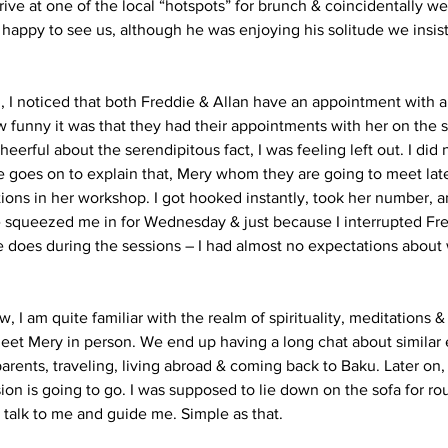
ive at one of the local “hotspots” for brunch & coincidentally w
 happy to see us, although he was enjoying his solitude we insis
, I noticed that both Freddie & Allan have an appointment with 
funny it was that they had their appointments with her on the 
eerful about the serendipitous fact, I was feeling left out. I did
e goes on to explain that, Mery whom they are going to meet lat
ions in her workshop. I got hooked instantly, took her number, 
e squeezed me in for Wednesday & just because I interrupted Fr
 does during the sessions – I had almost no expectations about w
 I am quite familiar with the realm of spirituality, meditations &
eet Mery in person. We end up having a long chat about similar 
arents, traveling, living abroad & coming back to Baku. Later on, 
on is going to go. I was supposed to lie down on the sofa for ro
talk to me and guide me. Simple as that.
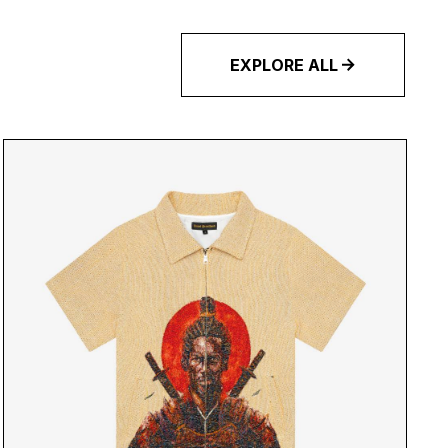
EXPLORE ALL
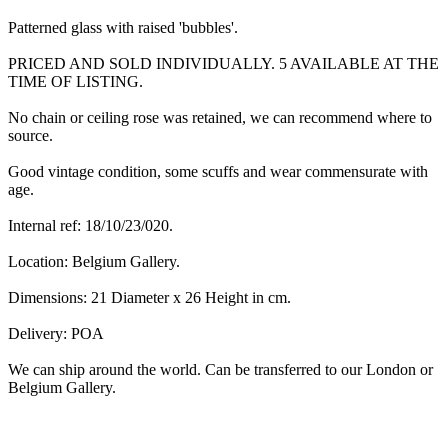
Patterned glass with raised 'bubbles'.
PRICED AND SOLD INDIVIDUALLY. 5 AVAILABLE AT THE
TIME OF LISTING.
No chain or ceiling rose was retained, we can recommend where to
source.
Good vintage condition, some scuffs and wear commensurate with
age.
Internal ref: 18/10/23/020.
Location: Belgium Gallery.
Dimensions: 21 Diameter x 26 Height in cm.
Delivery: POA
We can ship around the world. Can be transferred to our London or
Belgium Gallery.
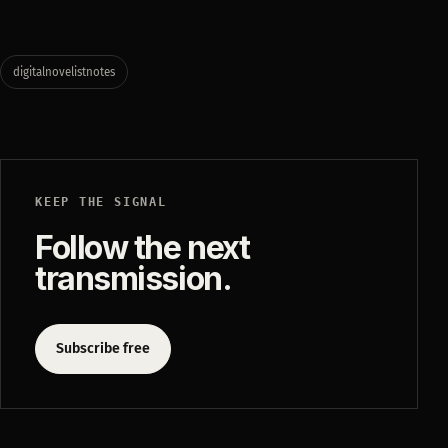
digitalnovelistnotes
KEEP THE SIGNAL
Follow the next
transmission.
Subscribe free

----

- _ASSIGNMENT_
Rewrite the text read from all the records above, with "scuffs" replaced by "scratches" and everything else left unchanged. Leave the pictures out of your answer.

- _EXERCISE RESPONSE_
ive at one of the local “hotspots” for brunch & coincidentally w
 happy to see us, although he was enjoying his solitude we insis
, I noticed that both Freddie & Allan have an appointment with 
funny it was that they had their appointments with her on the 
eerful about the serendipitous fact, I was feeling left out. I did
e goes on to explain that, Mery whom they are going to meet lat
ions in her workshop. I got hooked instantly, took her number, 
e squeezed me in for Wednesday & just because I interrupted Fr
 does during the sessions – I had almost no expectations about w
 I am quite familiar with the realm of spirituality, meditations &
eet Mery in person. We end up having a long chat about similar 
arents, traveling, living abroad & coming back to Baku. Later on, 
on is going to go. I was supposed to lie down on the sofa for ro
talk to me and guide me. Simple as that.
EXPLORE ALL
Patterned glass with raised 'bubbles'.
PRICED AND SOLD INDIVIDUALLY. 5 AVAILABLE AT THE
TIME OF LISTING.
No chain or ceiling rose was retained, we can recommend where to
source.
Good vintage condition, some scratches and wear commensurate with
age.
Internal ref: 18/10/23/020.
Location: Belgium Gallery.
Dimensions: 21 Diameter x 26 Height in cm.
Delivery: POA
We can ship around the world. Can be transferred to our London or
Belgium Gallery.
digitalnovelistnotes
KEEP THE SIGNAL
Follow the next
transmission.
Subscribe free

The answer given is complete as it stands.